「おつかれ、今日の私。」Season2
東京生まれの日本人。
現在、TBSラジオ「ジェーン・スー 生活は踊る」のMCを務める人気コラムニストで作詞家、プロデューサーのジェーン・スーが、毎日を過ごす女性たちに向けて書き下ろすエッセイです。
おつかれ、今日の私。 vol.11
たまに、なんでも許される人が存在するような気がしてしまう。思い付きで好き放題なことを言う、役職付きの特権階級のことではない。とんでもないわがままがまかり通ったり、何度失敗しても助けの手が自然に差し伸べされたりする人のことだ。
そういう人がごく身近にヒョコッと現れた時、私は「ズルいなぁ」と思う気持ちが抑えられなくなる。「わがまま」と「失敗」は真逆と言ってもいい事態なのに、「なんの咎めもなく許される」というフィルターを通ると、私には同じことに見えてしまうのだ。そんな自分が心底イヤになる。
うっすらと妬んだあとは、寂しい気持ちがヒタヒタと忍び寄ってくる。果たして、それらが私に許されたことはあったかしら。どちらかと言えば、とんでもない我がままを聞いたり、責めたい気持ちを抑え込んで失敗のフォローに回ったりしてばかりだったのではないかしら。私が許してもらえないのは、もしかしてなにか重大な欠点があるからではないかしら。
心のなかの、歪な箱の蓋がそっと開く。「あの人たちが許されるのは、愛される資格があるから。あなたには、それがないから」。聴きたくもない声が聴こえてくる。もう、うんざり。そんな誰にも証明できないことを考え始めたら、行きつく先は自分を安く見積もり続ける地獄しかない。

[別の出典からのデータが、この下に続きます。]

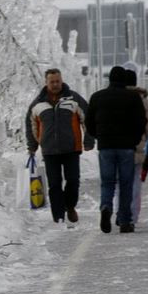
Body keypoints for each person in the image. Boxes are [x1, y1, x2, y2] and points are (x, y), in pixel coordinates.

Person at [25, 68, 94, 224]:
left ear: (61, 80)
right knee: (54, 184)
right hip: (49, 150)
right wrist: (33, 145)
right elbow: (31, 125)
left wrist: (88, 140)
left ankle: (70, 206)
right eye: (52, 82)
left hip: (71, 148)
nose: (55, 84)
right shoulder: (38, 103)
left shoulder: (73, 99)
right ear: (46, 82)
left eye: (58, 81)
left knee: (73, 180)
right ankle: (58, 217)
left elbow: (87, 118)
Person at [85, 66, 147, 234]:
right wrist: (134, 140)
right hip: (126, 147)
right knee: (126, 184)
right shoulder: (133, 97)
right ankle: (125, 221)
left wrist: (99, 136)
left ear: (110, 79)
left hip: (105, 146)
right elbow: (141, 121)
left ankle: (106, 206)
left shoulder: (97, 97)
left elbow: (89, 122)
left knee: (107, 182)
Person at [114, 69, 148, 227]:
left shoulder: (118, 98)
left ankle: (120, 212)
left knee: (120, 182)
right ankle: (132, 215)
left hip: (118, 145)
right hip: (138, 146)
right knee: (135, 183)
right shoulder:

なにをしても許される人をうらやみながら、失敗や間違いや思い上がりがあったら、絶対に教えて欲しいという焦りも湧き上がる。みんなが気を遣っているだけで、もしかしたら私はひどい下手をやらかして、周りに迷惑を掛けているのではないかと不安で仕方がなくなる。なにをしても許される人を、指を咥えて眺めながら、絶対にああはなりたくないとも思っているわけだ。自分でもわけが分からない。
友人にこの話をすると、「なにをしても許される人は、自分にはちゃんと向き合ってくれる人がいないと悲しんでいるかもしれないよ。特別扱いって、それはそれでけっこう苦しいよ」と言われた。言いたいことはわかる。確かにそうかもしれない。けれど、そんな風に思える余裕がない時だって、私にはあるよ。そういう人は、自分が特別扱いされてることにすら気付いてない可能性があるもの。まあ、いつも相手の気持ちを慮れる余裕を持つあなたにだから、この話をしたのだけれど。ネガティブな気持ちに陥ると、友人に同じベクトルでぎゃんぎゃん言ってほしくなったり、そんなことはないとそっと諭してほしくなったり、私もけっこうわがままだ。
気持ちを持ち直すことさえできれば、なにをしても許される人なんて独裁者でもない限りそうそういないことが自然にわかる。単に、「なにをしても許される」ように私からは見えたというだけの話。なぜそう見えたかと言えば、わがままや失敗は、やってはいけないことだと私が私に固く禁じているからだ。
わがままや失敗は自分の価値を下げると信じ込み、それをやっている(ように見える)人たちをうらやみ、もし自分がああだったら大変なことになると、再び自分にそれを禁じる。なんて忙しないの。ひとり相撲にもほどがある。ホントにホントに、おつかれさんです。
愛される価値があるかどうかなんて相対的な話でしかないのだけれど、生きていると忘れてしまう瞬間がけっこう頻繁にやってくる。私がうらやむ人たちは、骨の髄までわかっているだけなのかもしれない。たとえここで拒絶されたとしても、自分の価値は揺らがないということを。